URBANA, IL. – The Obama administration introduced the Clean Power Plan (CPP) in 2015 to significantly reduce carbon emissions from the U.S. electricity sector. However, the Trump administration repealed the CPP in 2016, claiming the costs to energy production outweighed the environmental benefits.

A new University of Illinois study examines the economic consequences of repealing the CPP and provides suggestions for future strategies to reduce environmental damages from global warming.

“Our research takes a closer look at what greenhouse gas emission reductions would have been under the CPP, and what it would have cost for consumers and generators of electricity from all sources, including fossil fuels and renewable fuels,” says Madhu Khanna, distinguished professor in the Department of Agricultural and Consumer Economics at U of I and Sustainability Theme Leader in the Center for Advanced Bioenergy and Bioproducts Innovation (CABBI). Khanna is lead author of the paper, which appears in the American Journal of Agricultural Economics.

“We find the repeal of the CPP imposed significant economic costs and environmental damages in the form of additional greenhouse gas emissions in the next decade,” Khanna states.

The CPP outlined a national strategy with state-by-state targets for reductions in carbon emissions by 2030. It was an addition to the renewable portfolio standards (RPS), which are state-level policies on what share of electricity needs to come from renewable sources.

### Your assignment
Return the stretch of the Clean Power Plan article from "URBANA, IL. –" through "from global warming.", copied word for word.

### Transcribed page contents
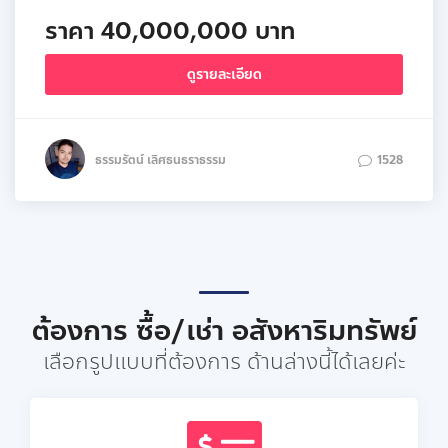
ราคา 40,000,000 บาท
ดูรายละเอียด
ธรรมรัตน์ เลิศธนธราธรรม
1528
ต้องการ ซื้อ/เช่า อสังหาริมทรัพย์
เลือกรูปแบบที่ต้องการ ด้านล่างนี้ได้เลยค่ะ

### Result of this exercise
URBANA, IL. – The Obama administration introduced the Clean Power Plan (CPP) in 2015 to significantly reduce carbon emissions from the U.S. electricity sector. However, the Trump administration repealed the CPP in 2016, claiming the costs to energy production outweighed the environmental benefits.

A new University of Illinois study examines the economic consequences of repealing the CPP and provides suggestions for future strategies to reduce environmental damages from global warming.